=== Section Start ===
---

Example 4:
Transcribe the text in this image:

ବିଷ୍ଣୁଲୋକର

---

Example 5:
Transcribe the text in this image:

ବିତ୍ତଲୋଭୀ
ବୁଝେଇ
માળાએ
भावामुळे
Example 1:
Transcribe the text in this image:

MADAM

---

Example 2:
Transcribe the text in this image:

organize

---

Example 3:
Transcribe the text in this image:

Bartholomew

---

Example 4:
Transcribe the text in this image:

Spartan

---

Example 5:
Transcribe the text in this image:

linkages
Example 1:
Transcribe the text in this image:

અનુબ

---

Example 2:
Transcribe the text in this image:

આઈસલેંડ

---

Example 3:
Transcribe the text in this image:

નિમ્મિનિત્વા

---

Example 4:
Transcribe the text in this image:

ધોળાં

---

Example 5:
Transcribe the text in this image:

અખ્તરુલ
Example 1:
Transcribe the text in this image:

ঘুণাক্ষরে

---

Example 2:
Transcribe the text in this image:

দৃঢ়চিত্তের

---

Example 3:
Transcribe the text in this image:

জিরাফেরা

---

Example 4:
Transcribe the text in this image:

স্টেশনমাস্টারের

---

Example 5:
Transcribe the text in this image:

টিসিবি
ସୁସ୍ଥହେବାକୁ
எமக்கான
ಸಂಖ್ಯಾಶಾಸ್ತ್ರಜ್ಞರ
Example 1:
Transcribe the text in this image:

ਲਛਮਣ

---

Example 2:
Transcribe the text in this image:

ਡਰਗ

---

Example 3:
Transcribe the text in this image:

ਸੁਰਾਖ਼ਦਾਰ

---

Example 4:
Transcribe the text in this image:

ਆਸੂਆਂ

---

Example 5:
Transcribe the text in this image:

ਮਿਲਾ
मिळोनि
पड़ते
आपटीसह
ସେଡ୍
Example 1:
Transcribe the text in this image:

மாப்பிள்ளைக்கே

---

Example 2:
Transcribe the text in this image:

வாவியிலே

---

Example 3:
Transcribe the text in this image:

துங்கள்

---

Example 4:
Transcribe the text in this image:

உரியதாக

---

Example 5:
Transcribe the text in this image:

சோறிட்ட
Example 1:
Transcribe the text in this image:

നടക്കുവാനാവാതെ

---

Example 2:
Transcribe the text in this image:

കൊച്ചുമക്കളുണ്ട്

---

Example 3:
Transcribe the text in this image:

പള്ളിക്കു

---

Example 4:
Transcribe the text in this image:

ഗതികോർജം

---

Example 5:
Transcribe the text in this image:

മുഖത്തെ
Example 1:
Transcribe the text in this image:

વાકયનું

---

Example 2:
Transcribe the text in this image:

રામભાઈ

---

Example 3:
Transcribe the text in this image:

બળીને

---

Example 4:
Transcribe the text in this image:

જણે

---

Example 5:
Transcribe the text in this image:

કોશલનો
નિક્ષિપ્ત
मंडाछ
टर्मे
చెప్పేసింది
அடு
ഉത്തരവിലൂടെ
=== Section End ===
» **EXERCISE DETAILS**
Print the listing above in full, exactly as it is.

» **RESULT FOR THIS EXERCISE**
---

Example 4:
Transcribe the text in this image:

ବିଷ୍ଣୁଲୋକର

---

Example 5:
Transcribe the text in this image:

ବିତ୍ତଲୋଭୀ
ବୁଝେଇ
માળાએ
भावामुळे
Example 1:
Transcribe the text in this image:

MADAM

---

Example 2:
Transcribe the text in this image:

organize

---

Example 3:
Transcribe the text in this image:

Bartholomew

---

Example 4:
Transcribe the text in this image:

Spartan

---

Example 5:
Transcribe the text in this image:

linkages
Example 1:
Transcribe the text in this image:

અનુબ

---

Example 2:
Transcribe the text in this image:

આઈસલેંડ

---

Example 3:
Transcribe the text in this image:

નિમ્મિનિત્વા

---

Example 4:
Transcribe the text in this image:

ધોળાં

---

Example 5:
Transcribe the text in this image:

અખ્તરુલ
Example 1:
Transcribe the text in this image:

ঘুণাক্ষরে

---

Example 2:
Transcribe the text in this image:

দৃঢ়চিত্তের

---

Example 3:
Transcribe the text in this image:

জিরাফেরা

---

Example 4:
Transcribe the text in this image:

স্টেশনমাস্টারের

---

Example 5:
Transcribe the text in this image:

টিসিবি
ସୁସ୍ଥହେବାକୁ
எமக்கான
ಸಂಖ್ಯಾಶಾಸ್ತ್ರಜ್ಞರ
Example 1:
Transcribe the text in this image:

ਲਛਮਣ

---

Example 2:
Transcribe the text in this image:

ਡਰਗ

---

Example 3:
Transcribe the text in this image:

ਸੁਰਾਖ਼ਦਾਰ

---

Example 4:
Transcribe the text in this image:

ਆਸੂਆਂ

---

Example 5:
Transcribe the text in this image:

ਮਿਲਾ
मिळोनि
पड़ते
आपटीसह
ସେଡ୍
Example 1:
Transcribe the text in this image:

மாப்பிள்ளைக்கே

---

Example 2:
Transcribe the text in this image:

வாவியிலே

---

Example 3:
Transcribe the text in this image:

துங்கள்

---

Example 4:
Transcribe the text in this image:

உரியதாக

---

Example 5:
Transcribe the text in this image:

சோறிட்ட
Example 1:
Transcribe the text in this image:

നടക്കുവാനാവാതെ

---

Example 2:
Transcribe the text in this image:

കൊച്ചുമക്കളുണ്ട്

---

Example 3:
Transcribe the text in this image:

പള്ളിക്കു

---

Example 4:
Transcribe the text in this image:

ഗതികോർജം

---

Example 5:
Transcribe the text in this image:

മുഖത്തെ
Example 1:
Transcribe the text in this image:

વાકયનું

---

Example 2:
Transcribe the text in this image:

રામભાઈ

---

Example 3:
Transcribe the text in this image:

બળીને

---

Example 4:
Transcribe the text in this image:

જણે

---

Example 5:
Transcribe the text in this image:

કોશલનો
નિક્ષિપ્ત
मंडाछ
टर्मे
చెప్పేసింది
அடு
ഉത്തരവിലൂടെ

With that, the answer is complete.